• SOURCE INFORMATION
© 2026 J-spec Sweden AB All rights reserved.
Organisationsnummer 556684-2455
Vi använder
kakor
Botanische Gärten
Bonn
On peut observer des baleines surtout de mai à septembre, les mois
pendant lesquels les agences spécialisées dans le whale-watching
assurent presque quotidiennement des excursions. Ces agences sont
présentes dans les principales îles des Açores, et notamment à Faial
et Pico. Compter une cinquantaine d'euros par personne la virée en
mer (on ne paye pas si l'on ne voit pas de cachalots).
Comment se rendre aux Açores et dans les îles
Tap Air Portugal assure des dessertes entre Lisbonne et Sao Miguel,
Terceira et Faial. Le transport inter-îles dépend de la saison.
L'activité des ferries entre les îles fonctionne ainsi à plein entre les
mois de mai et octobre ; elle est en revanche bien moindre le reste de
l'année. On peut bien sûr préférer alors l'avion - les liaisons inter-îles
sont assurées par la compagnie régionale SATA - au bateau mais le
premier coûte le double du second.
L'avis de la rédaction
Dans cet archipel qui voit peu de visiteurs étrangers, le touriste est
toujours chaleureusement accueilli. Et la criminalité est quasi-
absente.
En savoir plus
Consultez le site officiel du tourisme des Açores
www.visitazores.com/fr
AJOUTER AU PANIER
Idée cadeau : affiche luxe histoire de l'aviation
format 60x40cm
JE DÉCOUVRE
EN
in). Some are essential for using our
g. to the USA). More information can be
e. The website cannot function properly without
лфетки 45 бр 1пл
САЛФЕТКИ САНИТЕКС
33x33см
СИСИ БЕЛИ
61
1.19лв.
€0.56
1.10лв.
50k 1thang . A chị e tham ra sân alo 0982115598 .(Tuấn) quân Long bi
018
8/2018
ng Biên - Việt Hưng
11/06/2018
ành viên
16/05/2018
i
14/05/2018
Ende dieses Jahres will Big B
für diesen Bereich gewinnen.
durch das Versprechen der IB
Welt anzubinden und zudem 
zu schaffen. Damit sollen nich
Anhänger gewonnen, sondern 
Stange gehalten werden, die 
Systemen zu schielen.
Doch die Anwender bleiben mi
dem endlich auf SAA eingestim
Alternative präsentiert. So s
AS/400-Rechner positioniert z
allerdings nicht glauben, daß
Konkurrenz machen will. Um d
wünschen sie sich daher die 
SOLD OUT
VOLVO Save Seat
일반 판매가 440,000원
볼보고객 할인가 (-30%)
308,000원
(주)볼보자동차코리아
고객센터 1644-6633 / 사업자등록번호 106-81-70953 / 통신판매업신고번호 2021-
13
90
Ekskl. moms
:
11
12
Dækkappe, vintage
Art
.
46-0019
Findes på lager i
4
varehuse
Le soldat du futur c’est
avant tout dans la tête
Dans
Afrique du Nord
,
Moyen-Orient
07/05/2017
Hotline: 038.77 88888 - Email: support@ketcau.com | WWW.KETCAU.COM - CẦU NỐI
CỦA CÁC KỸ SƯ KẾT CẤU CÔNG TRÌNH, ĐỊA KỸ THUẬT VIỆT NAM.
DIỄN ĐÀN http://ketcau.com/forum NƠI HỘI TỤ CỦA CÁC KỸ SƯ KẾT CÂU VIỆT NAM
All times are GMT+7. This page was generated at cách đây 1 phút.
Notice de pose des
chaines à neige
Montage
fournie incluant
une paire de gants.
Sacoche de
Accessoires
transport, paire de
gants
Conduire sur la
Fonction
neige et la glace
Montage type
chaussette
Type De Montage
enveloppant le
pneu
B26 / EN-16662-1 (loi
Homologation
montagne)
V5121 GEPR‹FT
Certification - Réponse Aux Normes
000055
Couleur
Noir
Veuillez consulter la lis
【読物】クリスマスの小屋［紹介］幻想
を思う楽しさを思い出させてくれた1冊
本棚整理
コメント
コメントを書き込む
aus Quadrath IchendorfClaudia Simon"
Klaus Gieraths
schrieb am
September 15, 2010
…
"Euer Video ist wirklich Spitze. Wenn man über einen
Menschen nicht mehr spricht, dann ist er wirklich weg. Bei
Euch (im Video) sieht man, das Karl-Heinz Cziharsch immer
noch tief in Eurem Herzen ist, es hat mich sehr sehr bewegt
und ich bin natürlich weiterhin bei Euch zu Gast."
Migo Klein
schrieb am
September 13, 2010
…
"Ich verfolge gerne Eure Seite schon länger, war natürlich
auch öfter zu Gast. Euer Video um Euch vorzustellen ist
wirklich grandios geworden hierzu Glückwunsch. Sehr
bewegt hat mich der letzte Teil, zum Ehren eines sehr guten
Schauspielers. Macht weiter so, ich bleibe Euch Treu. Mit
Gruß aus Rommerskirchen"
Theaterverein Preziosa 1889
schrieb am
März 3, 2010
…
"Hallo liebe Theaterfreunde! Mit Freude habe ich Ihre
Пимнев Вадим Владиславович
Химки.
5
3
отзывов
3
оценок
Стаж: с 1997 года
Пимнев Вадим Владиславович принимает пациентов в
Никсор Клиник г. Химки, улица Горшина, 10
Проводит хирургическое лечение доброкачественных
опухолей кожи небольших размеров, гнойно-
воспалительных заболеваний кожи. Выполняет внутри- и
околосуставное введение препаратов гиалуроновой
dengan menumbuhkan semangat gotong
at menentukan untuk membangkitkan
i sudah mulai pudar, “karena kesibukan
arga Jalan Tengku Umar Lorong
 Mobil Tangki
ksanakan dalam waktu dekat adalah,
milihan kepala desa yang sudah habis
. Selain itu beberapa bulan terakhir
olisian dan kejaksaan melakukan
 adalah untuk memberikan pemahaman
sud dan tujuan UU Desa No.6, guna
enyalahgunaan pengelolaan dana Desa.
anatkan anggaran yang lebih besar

• WHAT TO DO
Looking at the material above, state the number of lines that contain the word "bewegt". Give nothing but that number.

• SOLUTION
2